Your assignment:
In the listing that follows, locate the line containing "u v d — depth at each pixel (inches)." and the line containing "61 390 20.1". Retype exactly those two lines and every line between them, and nothing more.

Raw data:

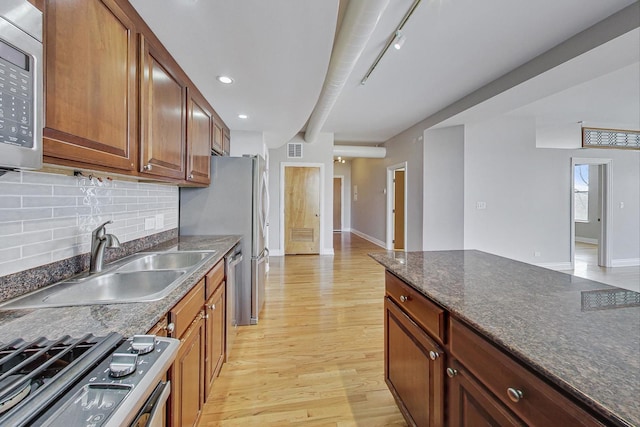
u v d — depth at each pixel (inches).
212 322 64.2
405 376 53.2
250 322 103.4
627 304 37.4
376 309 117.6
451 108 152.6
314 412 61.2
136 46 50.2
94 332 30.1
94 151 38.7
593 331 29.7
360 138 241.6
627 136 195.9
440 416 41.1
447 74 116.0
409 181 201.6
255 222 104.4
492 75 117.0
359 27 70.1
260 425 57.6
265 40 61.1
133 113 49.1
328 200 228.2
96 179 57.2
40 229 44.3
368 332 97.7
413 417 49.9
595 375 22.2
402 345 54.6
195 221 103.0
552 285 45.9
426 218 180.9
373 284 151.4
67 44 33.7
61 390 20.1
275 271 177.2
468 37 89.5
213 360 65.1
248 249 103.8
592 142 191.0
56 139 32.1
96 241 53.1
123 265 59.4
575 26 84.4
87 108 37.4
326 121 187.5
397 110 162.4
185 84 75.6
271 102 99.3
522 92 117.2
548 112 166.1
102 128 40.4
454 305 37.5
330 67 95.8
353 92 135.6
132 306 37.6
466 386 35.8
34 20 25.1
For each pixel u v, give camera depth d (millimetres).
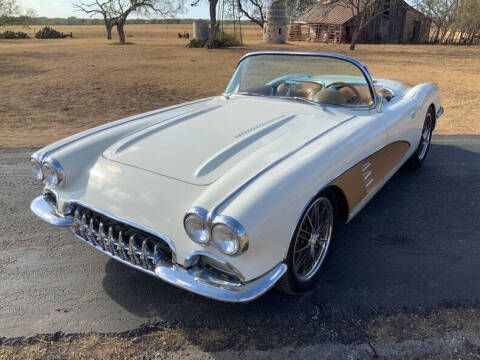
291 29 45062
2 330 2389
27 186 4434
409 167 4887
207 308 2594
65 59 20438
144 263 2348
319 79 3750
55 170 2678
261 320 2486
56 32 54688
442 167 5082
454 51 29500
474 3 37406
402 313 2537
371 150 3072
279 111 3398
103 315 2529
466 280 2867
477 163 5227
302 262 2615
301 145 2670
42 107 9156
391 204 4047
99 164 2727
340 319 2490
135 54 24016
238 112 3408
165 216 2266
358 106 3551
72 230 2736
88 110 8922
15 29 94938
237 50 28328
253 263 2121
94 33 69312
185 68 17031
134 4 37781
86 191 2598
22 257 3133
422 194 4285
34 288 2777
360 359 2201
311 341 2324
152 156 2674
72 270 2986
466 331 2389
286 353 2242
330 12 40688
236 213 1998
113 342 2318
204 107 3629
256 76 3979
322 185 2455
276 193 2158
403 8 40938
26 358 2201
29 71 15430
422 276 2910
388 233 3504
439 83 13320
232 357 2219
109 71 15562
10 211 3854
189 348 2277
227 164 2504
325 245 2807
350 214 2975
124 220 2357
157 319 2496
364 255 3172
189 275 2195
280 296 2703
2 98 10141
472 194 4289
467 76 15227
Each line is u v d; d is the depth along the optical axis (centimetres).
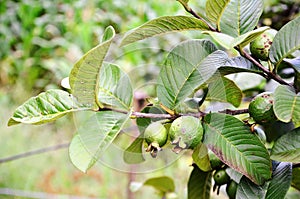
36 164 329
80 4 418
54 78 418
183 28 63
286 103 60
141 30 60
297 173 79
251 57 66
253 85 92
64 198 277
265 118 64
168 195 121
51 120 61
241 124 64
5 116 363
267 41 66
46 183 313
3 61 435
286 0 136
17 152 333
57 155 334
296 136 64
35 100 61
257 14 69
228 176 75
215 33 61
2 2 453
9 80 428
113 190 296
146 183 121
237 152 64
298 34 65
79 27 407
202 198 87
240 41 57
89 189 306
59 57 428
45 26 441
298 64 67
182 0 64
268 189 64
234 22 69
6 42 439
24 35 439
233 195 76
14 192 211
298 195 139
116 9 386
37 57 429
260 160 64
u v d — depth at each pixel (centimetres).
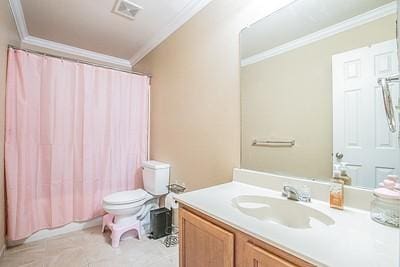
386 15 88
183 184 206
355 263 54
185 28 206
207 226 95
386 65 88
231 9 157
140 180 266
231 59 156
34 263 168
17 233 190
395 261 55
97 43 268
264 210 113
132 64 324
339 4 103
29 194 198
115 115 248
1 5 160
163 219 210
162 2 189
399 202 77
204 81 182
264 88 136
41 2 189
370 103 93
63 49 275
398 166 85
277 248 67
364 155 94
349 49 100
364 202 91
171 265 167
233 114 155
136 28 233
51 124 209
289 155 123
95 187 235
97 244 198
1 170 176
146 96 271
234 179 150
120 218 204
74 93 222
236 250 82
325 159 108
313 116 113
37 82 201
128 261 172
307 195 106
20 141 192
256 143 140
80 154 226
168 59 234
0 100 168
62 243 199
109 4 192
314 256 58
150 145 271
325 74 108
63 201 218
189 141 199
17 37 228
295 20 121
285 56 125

--

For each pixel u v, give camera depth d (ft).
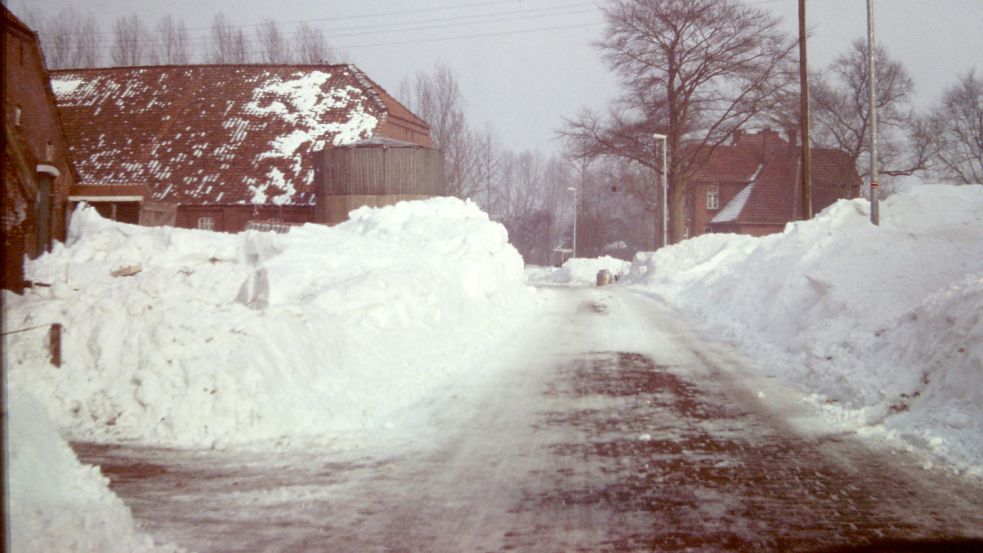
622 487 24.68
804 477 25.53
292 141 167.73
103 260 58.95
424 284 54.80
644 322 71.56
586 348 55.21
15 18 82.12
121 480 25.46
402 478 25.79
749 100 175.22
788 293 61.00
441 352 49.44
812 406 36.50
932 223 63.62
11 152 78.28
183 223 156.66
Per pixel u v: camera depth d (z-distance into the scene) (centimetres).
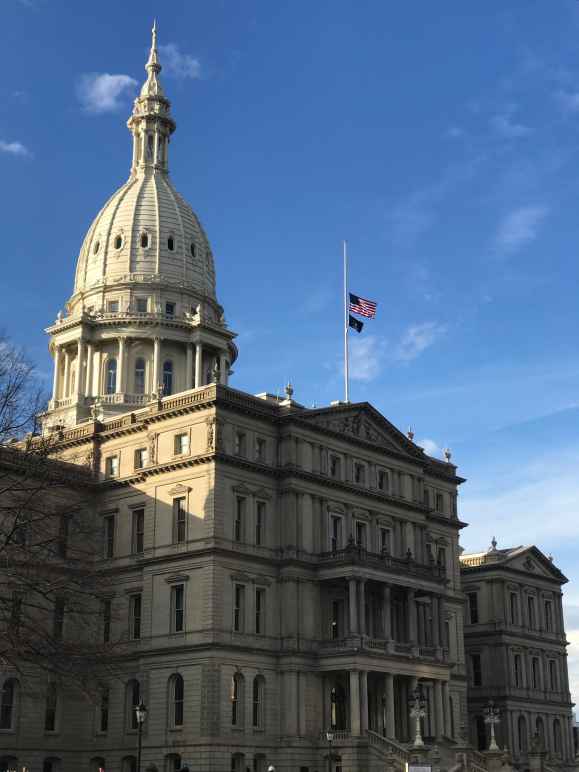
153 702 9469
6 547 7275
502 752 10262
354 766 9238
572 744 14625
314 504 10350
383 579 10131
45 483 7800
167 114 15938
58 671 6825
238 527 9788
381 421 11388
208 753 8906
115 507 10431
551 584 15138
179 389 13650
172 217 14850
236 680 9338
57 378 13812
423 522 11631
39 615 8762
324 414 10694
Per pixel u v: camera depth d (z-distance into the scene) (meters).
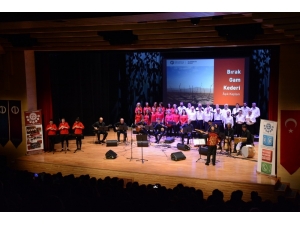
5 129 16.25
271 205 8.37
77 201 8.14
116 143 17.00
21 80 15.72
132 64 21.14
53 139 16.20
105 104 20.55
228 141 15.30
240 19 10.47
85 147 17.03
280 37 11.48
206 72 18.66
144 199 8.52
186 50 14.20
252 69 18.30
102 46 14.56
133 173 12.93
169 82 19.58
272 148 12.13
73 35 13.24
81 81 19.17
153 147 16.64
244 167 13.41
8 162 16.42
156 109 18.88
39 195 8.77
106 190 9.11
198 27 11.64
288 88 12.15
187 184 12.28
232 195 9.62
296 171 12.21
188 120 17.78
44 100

Written response:
u v d — depth at each pixel (inches).
212 322 64.2
405 376 53.2
250 322 103.4
627 304 37.4
376 309 117.6
451 108 152.6
314 412 61.2
136 46 50.2
94 332 30.1
94 151 38.7
593 331 29.7
360 138 241.6
627 136 195.9
440 416 41.1
447 74 116.0
409 181 201.6
255 222 104.4
492 75 117.0
359 27 70.1
260 425 57.6
265 40 61.1
133 113 49.1
328 200 228.2
96 179 57.2
40 229 44.3
368 332 97.7
413 417 49.9
595 375 22.2
402 345 54.6
195 221 103.0
552 285 45.9
426 218 180.9
373 284 151.4
67 44 33.7
61 390 20.1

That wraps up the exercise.